--- TASK TO CARRY OUT ---
Transcribe exactly the lines below that begin at the line with "ring tip: (196, 211)" and stop after the line with "wrist: (1225, 1031)", leaving out every picture.

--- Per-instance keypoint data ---
· · · · ·
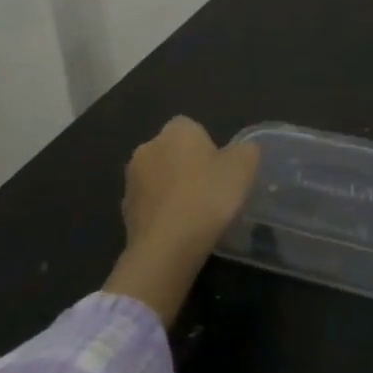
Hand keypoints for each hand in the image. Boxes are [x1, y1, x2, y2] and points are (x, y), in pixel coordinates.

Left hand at [103, 116, 259, 321]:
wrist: (168, 245)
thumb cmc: (209, 195)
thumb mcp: (245, 167)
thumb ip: (247, 150)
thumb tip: (243, 149)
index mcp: (176, 131)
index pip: (191, 127)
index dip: (208, 144)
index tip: (221, 166)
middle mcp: (147, 148)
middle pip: (172, 151)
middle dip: (187, 164)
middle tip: (212, 187)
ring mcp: (131, 180)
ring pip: (159, 177)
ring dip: (173, 187)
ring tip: (196, 211)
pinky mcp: (124, 210)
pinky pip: (150, 203)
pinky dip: (163, 210)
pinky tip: (180, 227)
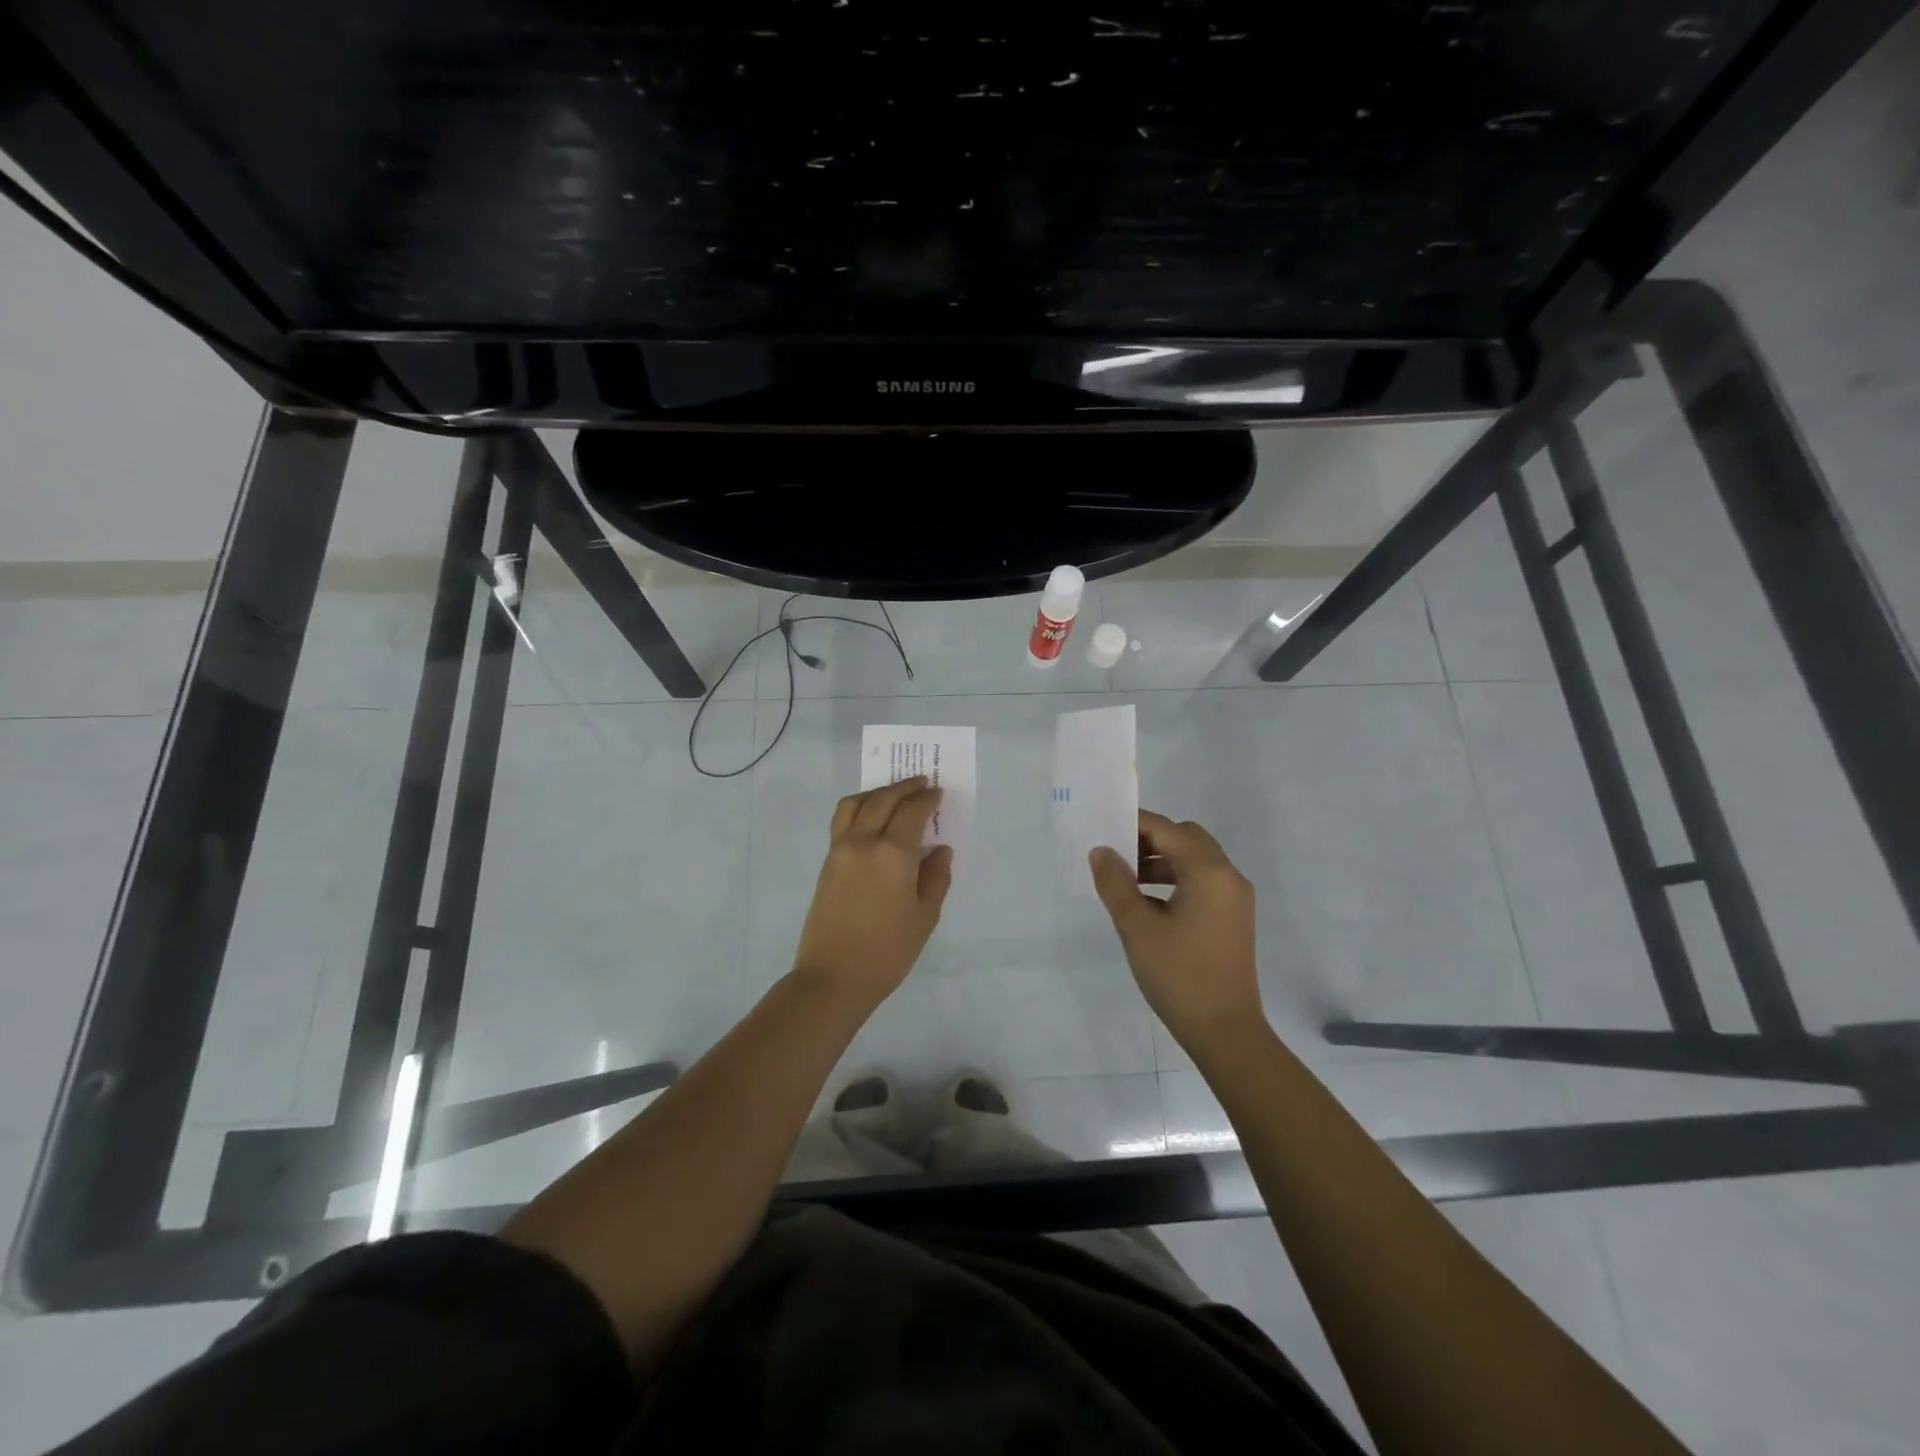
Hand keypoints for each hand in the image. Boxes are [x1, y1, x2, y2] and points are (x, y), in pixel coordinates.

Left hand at [791, 776, 953, 1009]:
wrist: (834, 977)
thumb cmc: (888, 951)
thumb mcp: (925, 916)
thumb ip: (935, 877)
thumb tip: (939, 850)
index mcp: (893, 853)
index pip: (912, 811)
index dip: (927, 799)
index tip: (938, 793)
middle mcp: (863, 841)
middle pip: (883, 799)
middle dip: (904, 788)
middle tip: (921, 783)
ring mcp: (840, 849)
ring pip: (856, 803)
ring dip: (877, 793)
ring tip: (893, 795)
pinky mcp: (827, 862)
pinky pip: (842, 820)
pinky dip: (860, 808)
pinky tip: (872, 818)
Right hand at [1089, 810, 1262, 1054]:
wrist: (1225, 1031)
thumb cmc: (1179, 975)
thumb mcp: (1137, 927)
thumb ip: (1115, 883)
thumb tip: (1102, 851)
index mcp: (1208, 871)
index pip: (1166, 829)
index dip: (1133, 823)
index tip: (1102, 828)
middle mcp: (1228, 876)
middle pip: (1186, 838)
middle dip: (1149, 839)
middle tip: (1116, 854)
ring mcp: (1234, 899)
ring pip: (1195, 860)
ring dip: (1161, 860)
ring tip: (1126, 880)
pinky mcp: (1233, 918)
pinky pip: (1202, 882)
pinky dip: (1175, 879)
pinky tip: (1148, 903)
· · · · ·
--- ANSWER SECTION ---
ring tip: (196, 211)
pinky mcp: (124, 210)
pinky pip: (150, 203)
pinky dip: (163, 210)
pinky tip: (180, 227)
Hand keypoints for each hand in the image. Boxes are [x1, y1, x2, y2] and points are (x, y), in pixel coordinates.

Left hand at [791, 776, 953, 1009]:
wrist: (834, 977)
thumb cmc: (888, 951)
thumb mcp: (925, 916)
thumb ip: (935, 877)
thumb tip: (939, 850)
index mcp: (893, 853)
index pip: (912, 811)
index dip: (927, 799)
index tip: (938, 793)
middle mcp: (863, 841)
middle pip: (883, 799)
middle dip: (904, 788)
middle tip: (921, 783)
ring mcp: (840, 849)
ring pip: (856, 803)
ring dip: (877, 793)
ring tip: (893, 795)
pinky mcp: (827, 862)
pinky pip: (842, 820)
pinky dip: (860, 808)
pinky tip: (872, 818)
Right hand at [1089, 810, 1262, 1054]:
wrist: (1225, 1031)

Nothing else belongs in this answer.